Retype the data in its entirety, with no word changed.

----- Records for this exercise -----

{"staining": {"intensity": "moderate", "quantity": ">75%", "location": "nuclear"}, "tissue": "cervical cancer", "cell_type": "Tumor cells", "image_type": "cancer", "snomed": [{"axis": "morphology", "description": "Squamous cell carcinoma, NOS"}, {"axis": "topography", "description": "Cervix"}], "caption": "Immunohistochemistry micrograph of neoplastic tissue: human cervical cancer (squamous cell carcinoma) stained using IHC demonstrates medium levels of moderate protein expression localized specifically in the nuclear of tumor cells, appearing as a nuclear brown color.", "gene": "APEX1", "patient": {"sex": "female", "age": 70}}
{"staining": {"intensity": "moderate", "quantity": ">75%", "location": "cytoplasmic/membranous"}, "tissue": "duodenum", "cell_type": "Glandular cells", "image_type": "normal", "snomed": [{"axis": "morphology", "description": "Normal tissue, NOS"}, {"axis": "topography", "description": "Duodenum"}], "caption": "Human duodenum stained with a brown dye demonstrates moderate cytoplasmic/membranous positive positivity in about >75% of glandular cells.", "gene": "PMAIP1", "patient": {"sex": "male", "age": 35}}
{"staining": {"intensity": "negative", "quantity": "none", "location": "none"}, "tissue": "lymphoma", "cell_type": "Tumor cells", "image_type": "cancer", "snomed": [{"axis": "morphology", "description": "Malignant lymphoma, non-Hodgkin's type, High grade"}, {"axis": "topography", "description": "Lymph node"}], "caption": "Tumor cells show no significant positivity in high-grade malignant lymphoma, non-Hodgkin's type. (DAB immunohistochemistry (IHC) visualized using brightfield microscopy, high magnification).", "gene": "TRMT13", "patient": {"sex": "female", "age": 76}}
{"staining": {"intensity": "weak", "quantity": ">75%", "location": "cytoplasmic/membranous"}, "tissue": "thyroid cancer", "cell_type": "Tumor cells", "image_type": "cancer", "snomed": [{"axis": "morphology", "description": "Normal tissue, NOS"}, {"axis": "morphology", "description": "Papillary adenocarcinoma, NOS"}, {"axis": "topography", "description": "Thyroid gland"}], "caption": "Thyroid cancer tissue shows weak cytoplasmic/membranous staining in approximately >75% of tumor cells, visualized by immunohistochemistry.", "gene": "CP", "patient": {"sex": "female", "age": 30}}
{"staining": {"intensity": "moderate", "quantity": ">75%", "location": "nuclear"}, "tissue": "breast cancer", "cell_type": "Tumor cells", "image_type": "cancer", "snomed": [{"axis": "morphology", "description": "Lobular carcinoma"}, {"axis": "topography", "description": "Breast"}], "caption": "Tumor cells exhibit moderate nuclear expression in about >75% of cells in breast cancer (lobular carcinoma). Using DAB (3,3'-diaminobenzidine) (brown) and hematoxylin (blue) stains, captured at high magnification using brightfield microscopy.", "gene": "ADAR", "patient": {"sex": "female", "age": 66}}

-----

Solved exercise:
{"staining": {"intensity": "moderate", "quantity": ">75%", "location": "nuclear"}, "tissue": "cervical cancer", "cell_type": "Tumor cells", "image_type": "cancer", "snomed": [{"axis": "morphology", "description": "Squamous cell carcinoma, NOS"}, {"axis": "topography", "description": "Cervix"}], "caption": "Immunohistochemistry micrograph of neoplastic tissue: human cervical cancer (squamous cell carcinoma) stained using IHC demonstrates medium levels of moderate protein expression localized specifically in the nuclear of tumor cells, appearing as a nuclear brown color.", "gene": "APEX1", "patient": {"sex": "female", "age": 70}}
{"staining": {"intensity": "moderate", "quantity": ">75%", "location": "cytoplasmic/membranous"}, "tissue": "duodenum", "cell_type": "Glandular cells", "image_type": "normal", "snomed": [{"axis": "morphology", "description": "Normal tissue, NOS"}, {"axis": "topography", "description": "Duodenum"}], "caption": "Human duodenum stained with a brown dye demonstrates moderate cytoplasmic/membranous positive positivity in about >75% of glandular cells.", "gene": "PMAIP1", "patient": {"sex": "male", "age": 35}}
{"staining": {"intensity": "negative", "quantity": "none", "location": "none"}, "tissue": "lymphoma", "cell_type": "Tumor cells", "image_type": "cancer", "snomed": [{"axis": "morphology", "description": "Malignant lymphoma, non-Hodgkin's type, High grade"}, {"axis": "topography", "description": "Lymph node"}], "caption": "Tumor cells show no significant positivity in high-grade malignant lymphoma, non-Hodgkin's type. (DAB immunohistochemistry (IHC) visualized using brightfield microscopy, high magnification).", "gene": "TRMT13", "patient": {"sex": "female", "age": 76}}
{"staining": {"intensity": "weak", "quantity": ">75%", "location": "cytoplasmic/membranous"}, "tissue": "thyroid cancer", "cell_type": "Tumor cells", "image_type": "cancer", "snomed": [{"axis": "morphology", "description": "Normal tissue, NOS"}, {"axis": "morphology", "description": "Papillary adenocarcinoma, NOS"}, {"axis": "topography", "description": "Thyroid gland"}], "caption": "Thyroid cancer tissue shows weak cytoplasmic/membranous staining in approximately >75% of tumor cells, visualized by immunohistochemistry.", "gene": "CP", "patient": {"sex": "female", "age": 30}}
{"staining": {"intensity": "moderate", "quantity": ">75%", "location": "nuclear"}, "tissue": "breast cancer", "cell_type": "Tumor cells", "image_type": "cancer", "snomed": [{"axis": "morphology", "description": "Lobular carcinoma"}, {"axis": "topography", "description": "Breast"}], "caption": "Tumor cells exhibit moderate nuclear expression in about >75% of cells in breast cancer (lobular carcinoma). Using DAB (3,3'-diaminobenzidine) (brown) and hematoxylin (blue) stains, captured at high magnification using brightfield microscopy.", "gene": "ADAR", "patient": {"sex": "female", "age": 66}}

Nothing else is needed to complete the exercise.